#### [Segment de texte]
══════
En août dernier, la Haut-commissaire des Nations Unies aux droits de l’homme Volker Türk souleva le probable harcèlement judiciaire et l’instrumentalisation de la justice russe à des fins politiques, appelant à la libération de Navalny. [5]

Mariana Katzarova, Rapporteuse spéciale de l’ONU sur la situation des droits de l’homme en Russie, a exprimé son inquiétude courant décembre, face à la disparition de Navalny.

Alice Edwards, Rapporteuse spéciale des Nations Unies sur la torture, déclara que plusieurs experts indépendants des Nations Unies, dont elle même, avaient exhorté le gouvernement russe à mettre fin aux conditions indignes dans lesquelles Navalny était détenu. [6]

L’annonce de la mort du dissident par les autorités russes provoqua une vague d’indignation, émouvant la communauté internationale. Une enquête sur les raisons du décès de Navalny ainsi qu’une demande de libération express de tout détenu pour raison politique en Russie furent exigées.

La Conférence des présidents du Parlement européen accuse Vladimir Poutine d’être responsable de la mort de son opposant politique.[7]

Yulia Navalnaya, veuve de l’activiste russe, s’est récemment adressée au Parlement européen. Dans son discours elle accuse les autorités russes, d’avoir orchestré le meurtre de Navalny à la demande du président russe.

Au sujet de Vladimir Poutine, elle aurait déclaré :  “ […] Vous n’avez pas affaire à un homme politique mais à un bandit qui a du sang sur les mains […] ”. Elle a continué en disant que, dans ce cas, être politiquement novateur signifiait lutter contre le crime organisé et non une concurrence politique.[8]

Aujourd’hui, Yulia Navalnaya est déterminée à poursuivre le combat de son mari. Dimanche 17 mars, à l’occasion des élections présidentielles russes, elle protesta, invitant les électeurs à déposer dans l’urne le slogan suivant : « Midi contre Poutine ».[9]

Peu avant son arrestation, Navalny confia au député de l’Assemblée parlementaire du Conseil de l’Europe : J.Maire, la manière dont le FSB le traqua pendant 4 ans afin de l’empoisonner.

Ce modus operandi rappelle les purges staliniennes ne laissant pas à l’abri les dissidents les plus éloignés (l’assassinat de Trotsky au Mexique par un agent du KGB).

Il fut demandé à Navalny le pourquoi du recours à l’empoisonnement comme méthode d’assasinat politique. Ce dernier affirma que l’empoisonnement sert d’instrument pour semer la terreur, étant un avertissement pour tous ceux qui s’opposent au régime poutinien. [10]

Même si en Russie comme à l’étranger, une opposition demeure à l’encontre du président russe, la voie pour la « Belle Russie pour l’avenir » souhaitée par Alexeï Navalny reste incertaine comme le montre les résultats des dernières élections présidentielles des 15 et 17 mars. En effet,Vladimir Poutine  fut élu avec plus de 87% des suffrages. [11]

L’ASSEDEL prend position contre toute forme de persécution contre la dissidence politique, censée exister comme expression du pluralisme politique, principe cardinal de l’État de droit.L’ASSEDEL exige que des investigations indépendantes soient menées sous contrôle des institutions internationales afin d’éclairer le contexte du décès d’Alexeï Navalny, et que tout prisonnier politique ou citoyen ayant participé à des protestations soit immédiatement et inconditionnellement libéré.Enfin, l’ASSEDEL soutient tout acteur défendant les droits humains sur le sol russe (qu’il s’agisse d’ONG, d’organes de presse, d’instances internationales, de militants et dissidents, d’acteurs politiques engagés sur cette problématique).
══════
Entrées de données enregistrées
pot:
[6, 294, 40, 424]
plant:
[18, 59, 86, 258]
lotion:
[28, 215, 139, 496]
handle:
══════
D'après le texte sur la mort d'Alexeï Navalny, quel slogan Yulia Navalnaya a-t-elle invité les électeurs à déposer dans l'urne le dimanche 17 mars ?

« Midi contre Poutine ».